**EXERCISE INSTRUCTIONS:**
With the pictures removed, please write out every line below exactly as given.

+ + + + + + +

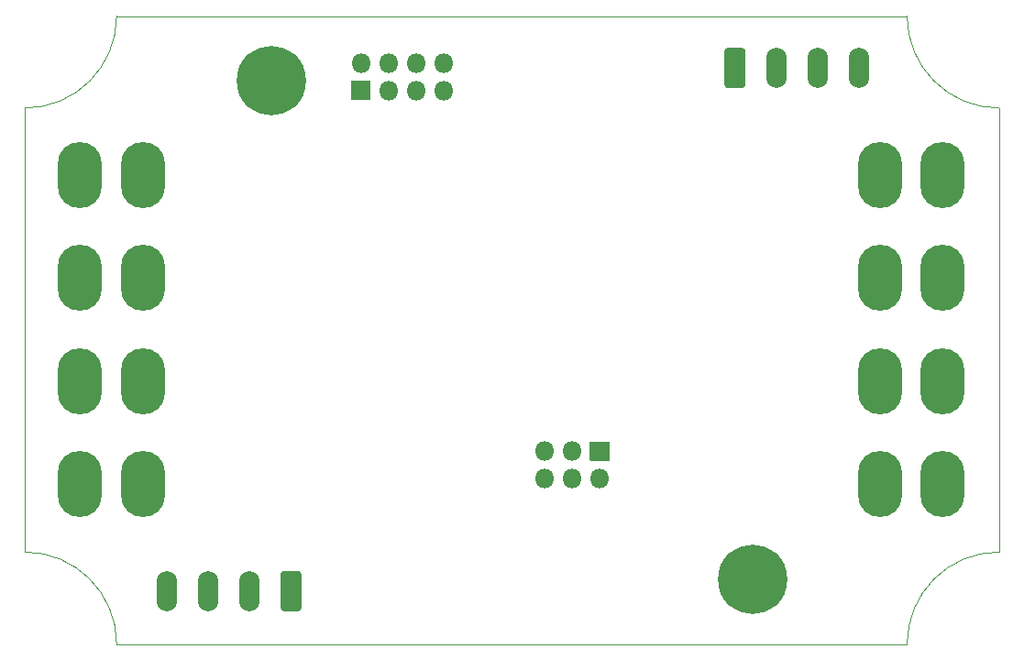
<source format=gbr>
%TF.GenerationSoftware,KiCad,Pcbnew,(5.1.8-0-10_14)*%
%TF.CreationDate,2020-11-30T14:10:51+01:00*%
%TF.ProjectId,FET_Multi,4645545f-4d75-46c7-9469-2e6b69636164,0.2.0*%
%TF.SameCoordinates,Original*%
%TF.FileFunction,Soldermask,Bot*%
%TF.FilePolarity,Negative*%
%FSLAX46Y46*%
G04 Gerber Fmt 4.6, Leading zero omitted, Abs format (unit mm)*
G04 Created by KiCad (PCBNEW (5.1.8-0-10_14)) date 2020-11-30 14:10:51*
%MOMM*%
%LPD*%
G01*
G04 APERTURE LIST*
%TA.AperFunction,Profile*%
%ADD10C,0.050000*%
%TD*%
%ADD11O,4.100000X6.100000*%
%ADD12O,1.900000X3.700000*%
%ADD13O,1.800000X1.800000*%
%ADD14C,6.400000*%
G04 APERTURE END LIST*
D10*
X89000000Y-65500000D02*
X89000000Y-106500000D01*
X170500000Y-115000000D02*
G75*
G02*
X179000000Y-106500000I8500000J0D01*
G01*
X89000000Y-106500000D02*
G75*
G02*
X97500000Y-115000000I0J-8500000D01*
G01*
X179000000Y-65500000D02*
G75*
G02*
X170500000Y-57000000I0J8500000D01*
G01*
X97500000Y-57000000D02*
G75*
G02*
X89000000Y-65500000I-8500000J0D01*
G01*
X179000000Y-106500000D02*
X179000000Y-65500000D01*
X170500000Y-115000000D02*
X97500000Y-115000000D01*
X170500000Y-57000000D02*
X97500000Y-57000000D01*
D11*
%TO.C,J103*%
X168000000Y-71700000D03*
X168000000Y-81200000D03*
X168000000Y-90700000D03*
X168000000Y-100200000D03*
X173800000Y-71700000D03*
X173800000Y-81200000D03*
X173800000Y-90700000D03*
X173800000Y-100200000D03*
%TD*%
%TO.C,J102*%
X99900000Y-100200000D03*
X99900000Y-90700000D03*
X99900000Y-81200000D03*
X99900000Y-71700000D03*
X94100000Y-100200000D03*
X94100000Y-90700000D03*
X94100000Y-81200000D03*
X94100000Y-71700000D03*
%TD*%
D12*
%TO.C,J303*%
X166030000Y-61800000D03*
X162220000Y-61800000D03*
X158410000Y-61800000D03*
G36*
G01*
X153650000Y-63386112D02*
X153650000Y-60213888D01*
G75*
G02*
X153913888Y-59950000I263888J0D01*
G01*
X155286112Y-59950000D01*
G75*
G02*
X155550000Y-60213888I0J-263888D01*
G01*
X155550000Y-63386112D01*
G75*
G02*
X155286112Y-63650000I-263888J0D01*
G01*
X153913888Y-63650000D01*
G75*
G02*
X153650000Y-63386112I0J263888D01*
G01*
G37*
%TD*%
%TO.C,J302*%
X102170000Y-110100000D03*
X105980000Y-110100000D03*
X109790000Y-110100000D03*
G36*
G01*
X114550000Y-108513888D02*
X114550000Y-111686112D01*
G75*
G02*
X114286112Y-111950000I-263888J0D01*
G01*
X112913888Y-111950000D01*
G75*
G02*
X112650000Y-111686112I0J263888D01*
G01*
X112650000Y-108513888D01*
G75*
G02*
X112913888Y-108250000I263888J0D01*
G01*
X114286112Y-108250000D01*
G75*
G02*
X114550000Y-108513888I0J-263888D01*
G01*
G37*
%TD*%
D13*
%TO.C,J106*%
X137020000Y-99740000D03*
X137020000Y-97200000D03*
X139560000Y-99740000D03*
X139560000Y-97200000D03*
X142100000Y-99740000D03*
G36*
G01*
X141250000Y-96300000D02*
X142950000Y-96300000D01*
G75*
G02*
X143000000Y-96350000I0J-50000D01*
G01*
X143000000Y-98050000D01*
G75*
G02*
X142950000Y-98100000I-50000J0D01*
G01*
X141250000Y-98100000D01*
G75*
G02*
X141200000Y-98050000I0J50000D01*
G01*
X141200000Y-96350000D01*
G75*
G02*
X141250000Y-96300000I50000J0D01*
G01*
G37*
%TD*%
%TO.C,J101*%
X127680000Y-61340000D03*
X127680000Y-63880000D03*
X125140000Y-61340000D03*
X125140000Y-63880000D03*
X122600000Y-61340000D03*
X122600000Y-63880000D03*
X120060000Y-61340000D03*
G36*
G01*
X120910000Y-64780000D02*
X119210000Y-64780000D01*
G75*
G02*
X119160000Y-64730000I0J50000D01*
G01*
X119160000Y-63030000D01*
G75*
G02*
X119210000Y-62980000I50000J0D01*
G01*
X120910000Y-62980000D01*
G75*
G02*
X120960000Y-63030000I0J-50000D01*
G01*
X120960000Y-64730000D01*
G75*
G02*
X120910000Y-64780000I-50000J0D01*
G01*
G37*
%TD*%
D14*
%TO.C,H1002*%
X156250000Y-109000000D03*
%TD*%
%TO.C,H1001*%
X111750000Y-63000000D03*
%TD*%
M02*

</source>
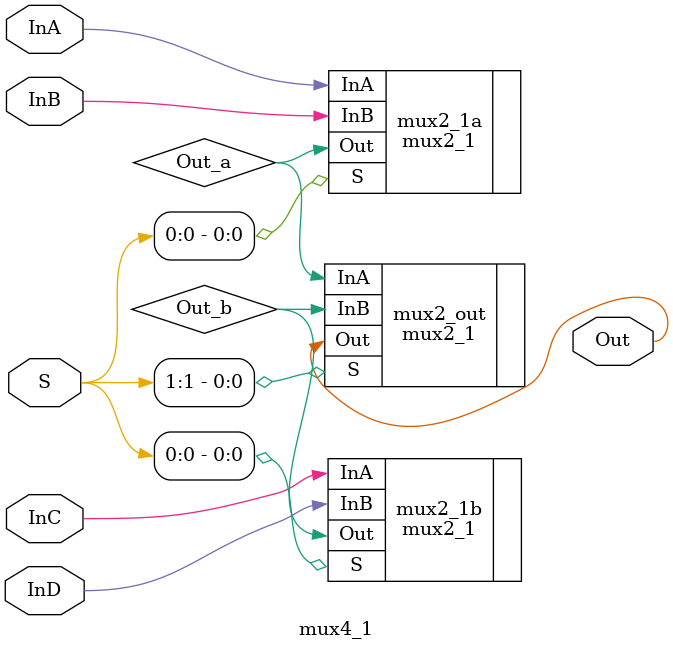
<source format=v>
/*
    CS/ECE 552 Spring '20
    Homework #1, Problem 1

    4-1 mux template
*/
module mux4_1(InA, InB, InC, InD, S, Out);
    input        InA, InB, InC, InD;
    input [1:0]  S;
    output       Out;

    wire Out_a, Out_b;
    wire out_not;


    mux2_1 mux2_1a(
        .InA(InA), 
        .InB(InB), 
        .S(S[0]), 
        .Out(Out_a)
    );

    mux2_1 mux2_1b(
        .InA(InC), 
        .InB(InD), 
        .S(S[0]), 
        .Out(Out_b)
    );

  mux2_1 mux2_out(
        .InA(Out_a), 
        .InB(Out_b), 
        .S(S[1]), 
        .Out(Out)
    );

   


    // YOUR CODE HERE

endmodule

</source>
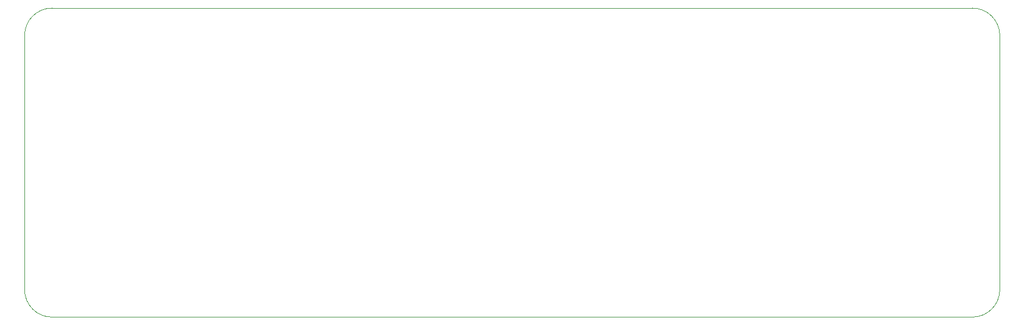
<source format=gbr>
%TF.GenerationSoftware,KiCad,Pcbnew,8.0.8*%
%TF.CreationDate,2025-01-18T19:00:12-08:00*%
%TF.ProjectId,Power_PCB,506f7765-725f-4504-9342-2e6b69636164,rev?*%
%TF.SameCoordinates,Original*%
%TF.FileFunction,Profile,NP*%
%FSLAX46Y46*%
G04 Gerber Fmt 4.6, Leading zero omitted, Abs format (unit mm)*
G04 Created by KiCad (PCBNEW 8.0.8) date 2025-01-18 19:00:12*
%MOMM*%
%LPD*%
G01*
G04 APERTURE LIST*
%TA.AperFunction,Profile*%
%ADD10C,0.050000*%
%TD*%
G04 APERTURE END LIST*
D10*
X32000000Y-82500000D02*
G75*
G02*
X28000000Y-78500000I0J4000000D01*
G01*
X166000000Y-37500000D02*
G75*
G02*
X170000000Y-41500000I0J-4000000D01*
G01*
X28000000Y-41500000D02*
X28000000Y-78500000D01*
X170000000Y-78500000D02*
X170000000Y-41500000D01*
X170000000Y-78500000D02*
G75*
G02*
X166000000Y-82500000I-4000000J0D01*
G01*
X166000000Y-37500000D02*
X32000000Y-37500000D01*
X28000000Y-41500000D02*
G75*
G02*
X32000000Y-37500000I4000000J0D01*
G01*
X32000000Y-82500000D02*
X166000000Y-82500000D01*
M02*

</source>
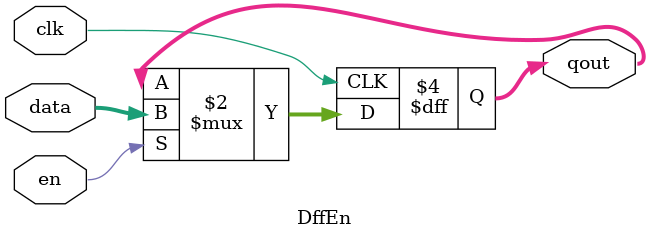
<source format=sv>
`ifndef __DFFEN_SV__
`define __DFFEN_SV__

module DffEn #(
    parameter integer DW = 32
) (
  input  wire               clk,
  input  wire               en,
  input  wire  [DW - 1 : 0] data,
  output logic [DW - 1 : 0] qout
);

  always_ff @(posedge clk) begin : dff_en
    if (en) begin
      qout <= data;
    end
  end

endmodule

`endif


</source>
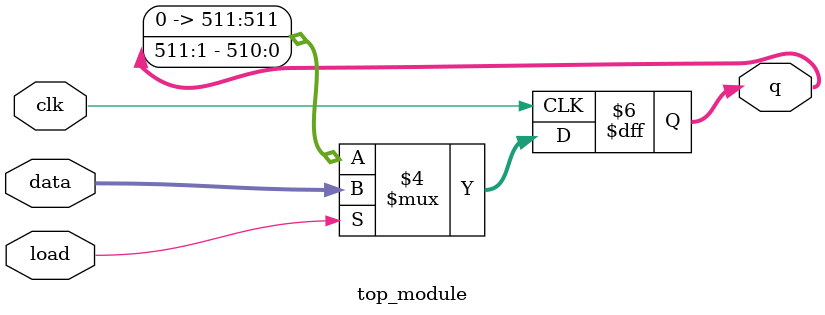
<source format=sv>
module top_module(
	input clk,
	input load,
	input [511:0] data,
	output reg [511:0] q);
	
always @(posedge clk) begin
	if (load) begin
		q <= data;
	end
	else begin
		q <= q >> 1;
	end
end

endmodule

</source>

+ + + + + + +

**ANSWER BOX:**
<source format=gbr>
%TF.GenerationSoftware,KiCad,Pcbnew,(5.1.8-0-10_14)*%
%TF.CreationDate,2020-11-30T14:10:51+01:00*%
%TF.ProjectId,FET_Multi,4645545f-4d75-46c7-9469-2e6b69636164,0.2.0*%
%TF.SameCoordinates,Original*%
%TF.FileFunction,Soldermask,Bot*%
%TF.FilePolarity,Negative*%
%FSLAX46Y46*%
G04 Gerber Fmt 4.6, Leading zero omitted, Abs format (unit mm)*
G04 Created by KiCad (PCBNEW (5.1.8-0-10_14)) date 2020-11-30 14:10:51*
%MOMM*%
%LPD*%
G01*
G04 APERTURE LIST*
%TA.AperFunction,Profile*%
%ADD10C,0.050000*%
%TD*%
%ADD11O,4.100000X6.100000*%
%ADD12O,1.900000X3.700000*%
%ADD13O,1.800000X1.800000*%
%ADD14C,6.400000*%
G04 APERTURE END LIST*
D10*
X89000000Y-65500000D02*
X89000000Y-106500000D01*
X170500000Y-115000000D02*
G75*
G02*
X179000000Y-106500000I8500000J0D01*
G01*
X89000000Y-106500000D02*
G75*
G02*
X97500000Y-115000000I0J-8500000D01*
G01*
X179000000Y-65500000D02*
G75*
G02*
X170500000Y-57000000I0J8500000D01*
G01*
X97500000Y-57000000D02*
G75*
G02*
X89000000Y-65500000I-8500000J0D01*
G01*
X179000000Y-106500000D02*
X179000000Y-65500000D01*
X170500000Y-115000000D02*
X97500000Y-115000000D01*
X170500000Y-57000000D02*
X97500000Y-57000000D01*
D11*
%TO.C,J103*%
X168000000Y-71700000D03*
X168000000Y-81200000D03*
X168000000Y-90700000D03*
X168000000Y-100200000D03*
X173800000Y-71700000D03*
X173800000Y-81200000D03*
X173800000Y-90700000D03*
X173800000Y-100200000D03*
%TD*%
%TO.C,J102*%
X99900000Y-100200000D03*
X99900000Y-90700000D03*
X99900000Y-81200000D03*
X99900000Y-71700000D03*
X94100000Y-100200000D03*
X94100000Y-90700000D03*
X94100000Y-81200000D03*
X94100000Y-71700000D03*
%TD*%
D12*
%TO.C,J303*%
X166030000Y-61800000D03*
X162220000Y-61800000D03*
X158410000Y-61800000D03*
G36*
G01*
X153650000Y-63386112D02*
X153650000Y-60213888D01*
G75*
G02*
X153913888Y-59950000I263888J0D01*
G01*
X155286112Y-59950000D01*
G75*
G02*
X155550000Y-60213888I0J-263888D01*
G01*
X155550000Y-63386112D01*
G75*
G02*
X155286112Y-63650000I-263888J0D01*
G01*
X153913888Y-63650000D01*
G75*
G02*
X153650000Y-63386112I0J263888D01*
G01*
G37*
%TD*%
%TO.C,J302*%
X102170000Y-110100000D03*
X105980000Y-110100000D03*
X109790000Y-110100000D03*
G36*
G01*
X114550000Y-108513888D02*
X114550000Y-111686112D01*
G75*
G02*
X114286112Y-111950000I-263888J0D01*
G01*
X112913888Y-111950000D01*
G75*
G02*
X112650000Y-111686112I0J263888D01*
G01*
X112650000Y-108513888D01*
G75*
G02*
X112913888Y-108250000I263888J0D01*
G01*
X114286112Y-108250000D01*
G75*
G02*
X114550000Y-108513888I0J-263888D01*
G01*
G37*
%TD*%
D13*
%TO.C,J106*%
X137020000Y-99740000D03*
X137020000Y-97200000D03*
X139560000Y-99740000D03*
X139560000Y-97200000D03*
X142100000Y-99740000D03*
G36*
G01*
X141250000Y-96300000D02*
X142950000Y-96300000D01*
G75*
G02*
X143000000Y-96350000I0J-50000D01*
G01*
X143000000Y-98050000D01*
G75*
G02*
X142950000Y-98100000I-50000J0D01*
G01*
X141250000Y-98100000D01*
G75*
G02*
X141200000Y-98050000I0J50000D01*
G01*
X141200000Y-96350000D01*
G75*
G02*
X141250000Y-96300000I50000J0D01*
G01*
G37*
%TD*%
%TO.C,J101*%
X127680000Y-61340000D03*
X127680000Y-63880000D03*
X125140000Y-61340000D03*
X125140000Y-63880000D03*
X122600000Y-61340000D03*
X122600000Y-63880000D03*
X120060000Y-61340000D03*
G36*
G01*
X120910000Y-64780000D02*
X119210000Y-64780000D01*
G75*
G02*
X119160000Y-64730000I0J50000D01*
G01*
X119160000Y-63030000D01*
G75*
G02*
X119210000Y-62980000I50000J0D01*
G01*
X120910000Y-62980000D01*
G75*
G02*
X120960000Y-63030000I0J-50000D01*
G01*
X120960000Y-64730000D01*
G75*
G02*
X120910000Y-64780000I-50000J0D01*
G01*
G37*
%TD*%
D14*
%TO.C,H1002*%
X156250000Y-109000000D03*
%TD*%
%TO.C,H1001*%
X111750000Y-63000000D03*
%TD*%
M02*

</source>
<source format=v>
/*
    CS/ECE 552 Spring '20
    Homework #1, Problem 1

    4-1 mux template
*/
module mux4_1(InA, InB, InC, InD, S, Out);
    input        InA, InB, InC, InD;
    input [1:0]  S;
    output       Out;

    wire Out_a, Out_b;
    wire out_not;


    mux2_1 mux2_1a(
        .InA(InA), 
        .InB(InB), 
        .S(S[0]), 
        .Out(Out_a)
    );

    mux2_1 mux2_1b(
        .InA(InC), 
        .InB(InD), 
        .S(S[0]), 
        .Out(Out_b)
    );

  mux2_1 mux2_out(
        .InA(Out_a), 
        .InB(Out_b), 
        .S(S[1]), 
        .Out(Out)
    );

   


    // YOUR CODE HERE

endmodule

</source>
<source format=gbr>
%TF.GenerationSoftware,KiCad,Pcbnew,8.0.8*%
%TF.CreationDate,2025-01-18T19:00:12-08:00*%
%TF.ProjectId,Power_PCB,506f7765-725f-4504-9342-2e6b69636164,rev?*%
%TF.SameCoordinates,Original*%
%TF.FileFunction,Profile,NP*%
%FSLAX46Y46*%
G04 Gerber Fmt 4.6, Leading zero omitted, Abs format (unit mm)*
G04 Created by KiCad (PCBNEW 8.0.8) date 2025-01-18 19:00:12*
%MOMM*%
%LPD*%
G01*
G04 APERTURE LIST*
%TA.AperFunction,Profile*%
%ADD10C,0.050000*%
%TD*%
G04 APERTURE END LIST*
D10*
X32000000Y-82500000D02*
G75*
G02*
X28000000Y-78500000I0J4000000D01*
G01*
X166000000Y-37500000D02*
G75*
G02*
X170000000Y-41500000I0J-4000000D01*
G01*
X28000000Y-41500000D02*
X28000000Y-78500000D01*
X170000000Y-78500000D02*
X170000000Y-41500000D01*
X170000000Y-78500000D02*
G75*
G02*
X166000000Y-82500000I-4000000J0D01*
G01*
X166000000Y-37500000D02*
X32000000Y-37500000D01*
X28000000Y-41500000D02*
G75*
G02*
X32000000Y-37500000I4000000J0D01*
G01*
X32000000Y-82500000D02*
X166000000Y-82500000D01*
M02*

</source>
<source format=sv>
`ifndef __DFFEN_SV__
`define __DFFEN_SV__

module DffEn #(
    parameter integer DW = 32
) (
  input  wire               clk,
  input  wire               en,
  input  wire  [DW - 1 : 0] data,
  output logic [DW - 1 : 0] qout
);

  always_ff @(posedge clk) begin : dff_en
    if (en) begin
      qout <= data;
    end
  end

endmodule

`endif


</source>
<source format=sv>
module top_module(
	input clk,
	input load,
	input [511:0] data,
	output reg [511:0] q);
	
always @(posedge clk) begin
	if (load) begin
		q <= data;
	end
	else begin
		q <= q >> 1;
	end
end

endmodule

</source>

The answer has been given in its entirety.